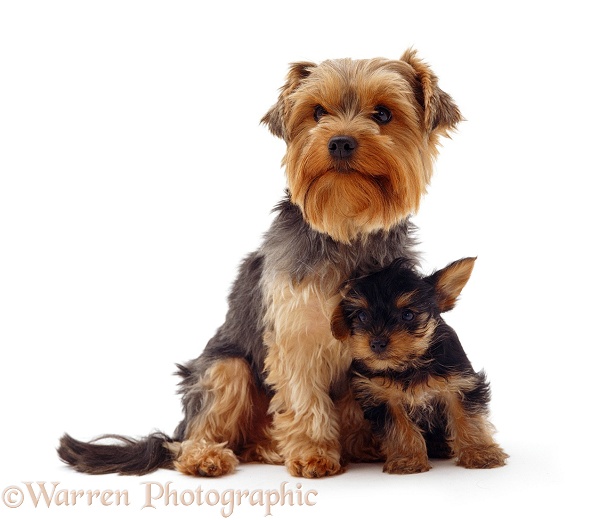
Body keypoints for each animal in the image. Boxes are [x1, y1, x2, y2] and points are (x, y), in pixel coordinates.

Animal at [56, 47, 462, 476]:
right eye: (318, 112)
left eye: (383, 114)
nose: (339, 142)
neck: (345, 228)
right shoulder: (295, 331)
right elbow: (303, 396)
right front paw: (314, 452)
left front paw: (366, 444)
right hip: (224, 366)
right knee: (193, 433)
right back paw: (208, 455)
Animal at [332, 258, 508, 474]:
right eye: (362, 316)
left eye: (408, 315)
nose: (377, 343)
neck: (409, 365)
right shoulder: (383, 398)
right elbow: (400, 427)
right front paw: (408, 459)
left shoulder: (459, 384)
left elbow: (467, 418)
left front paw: (480, 452)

++++++++++++++++++++

*Problem*
Each line from the one containing "right hip: (224, 366)" to the end of the listing above must be printed exactly, and no other line may appear.

*Answer to the exercise*
right hip: (224, 366)
right knee: (193, 433)
right back paw: (208, 455)
Animal at [332, 258, 508, 474]:
right eye: (362, 316)
left eye: (408, 315)
nose: (377, 343)
neck: (409, 365)
right shoulder: (383, 398)
right elbow: (400, 427)
right front paw: (408, 459)
left shoulder: (459, 384)
left elbow: (467, 418)
left front paw: (480, 452)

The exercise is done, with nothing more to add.